2. SUR LES FRAIS DU PROCÈS ET L’EXÉCUTION PROVISOIRE
Aux termes de l’article 696 du code de procédure civile, la partie perdante est condamnée aux dépens, à moins que le juge, par décision motivée, n’en mette la totalité ou une fraction à la charge d’une autre partie.
En application de l’article 700 1° du code de procédure civile, dans toutes les instances, le juge condamne la partie tenue aux dépens ou la partie perdante à payer à l’autre partie la somme qu’il détermine au titre des frais exposés et non compris dans les dépens. Le juge tient compte de l’équité ou de la situation économique de la partie condamnée. Il peut, même d’office, pour des raisons tirées des mêmes considérations, dire qu’il n’y a lieu à condamnation.

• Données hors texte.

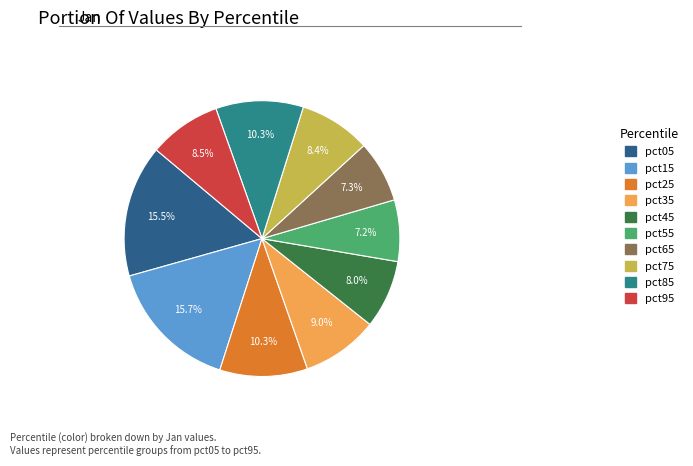

To the nearest percent, what is the combined percentage of pct85 and pct05?

26%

Partie perdante, la société SNP sera condamnée aux dépens.
Supportant les dépens, elle sera condamnée à payer à la SCCV [Localité 5] Zana Picasso la somme de 3 000 euros sur le fondement de l’article 700 du code de procédure civile.
Consécutivement, elle sera déboutée de sa demande fondée sur le même texte.
Enfin, les articles 514 et 514-1 du code de procédure civile, disposent que les décisions de première instance sont de droit exécutoires à titre provisoire à moins que le juge en décide autrement s’il estime que cette exécution provisoire de droit est incompatible avec la nature de l’affaire. En l’occurrence, en l’absence de condamnation à l’encontre de la SCCV [Localité 5] Zana Picasso il n’y a pas lieu de déroger au principe et d’écarter l’exécution provisoire.
PAR CES MOTIFS
Le tribunal judiciaire,
DÉBOUTE la SARL société nouvelle pose (SNP) de sa demande de paiement au titre des factures des 20 mars et 31 juillet 2020 ;
CONDAMNE la SARL société nouvelle pose (SNP) aux dépens ;
CONDAMNE la SARL société nouvelle pose (SNP) à payer à la la SCCV [Localité 5] Zana Picasso la somme de 3 000 euros sur le fondement de l’article 700 du code de procédure civile ;
DÉBOUTE la SARL société nouvelle pose (SNP) de sa demande fondée sur l’article 700 du code de procédure civile ;
DIT n’y avoir lieu à écarter l’exécution provisoire.
Le présent jugement ayant été signé par le président et le greffier.